*** Opening Document segment ***
Just when we thought that things are falling into place and that we know enough about the Universe, came the revelation that the Universe is dominated by dark matter and dark energy; which between them account for 96% of whatever is present in the Universe. It is only the 4% of constituents which are under our cross hairs and get termed as “spectacular discoveries”. Although the effects of the 96% constituents has been studied and understood well, its nature is not known.

Dark matter is said to constitute 23% of the Universe. It is not a recent discovery. First thought of during the 1930s by the Swiss Physicist Fritz Zwicky at Caltech. He found that dark matter has influence at Galactic levels, not at the level of stars or their planets. He discovered that the outer reaches of Galaxies rotate at the same speed as the inner ones, unlike in our Solar system where the planet Mercury, the planet closest to Sun, travels a lot faster than the distant Neptune. This led to the speculation that there is some dark unknown matter on the fringes of the galaxies which makes this happen. Not visible to any telescope or any detector mankind has ever devised.
*** Closing Document segment ***
*** Opening Provided information ***
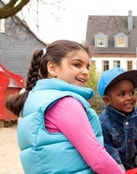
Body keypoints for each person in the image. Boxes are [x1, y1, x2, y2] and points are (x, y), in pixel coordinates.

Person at [4, 40, 124, 173]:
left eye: (87, 66)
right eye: (77, 64)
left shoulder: (35, 101)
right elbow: (97, 157)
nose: (85, 72)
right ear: (52, 68)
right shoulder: (65, 103)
*** Closing Provided information ***
§ **Parts of the exercise**
1 – Answer these questions about the dark matter passage:
(a) What share of the Universe do dark matter and dark energy account for between them?
(b) What share of the Universe is dark matter alone said to constitute?
(c) Which planet is described as traveling a lot faster than Neptune?
2 – Can you write out the part of the dark matter passage starting at "Just when we" and ending at "is not known."?

§ **Responses**
1 –
(a) 96%
(b) 23%
(c) Mercury

2 –
Just when we thought that things are falling into place and that we know enough about the Universe, came the revelation that the Universe is dominated by dark matter and dark energy; which between them account for 96% of whatever is present in the Universe. It is only the 4% of constituents which are under our cross hairs and get termed as “spectacular discoveries”. Although the effects of the 96% constituents has been studied and understood well, its nature is not known.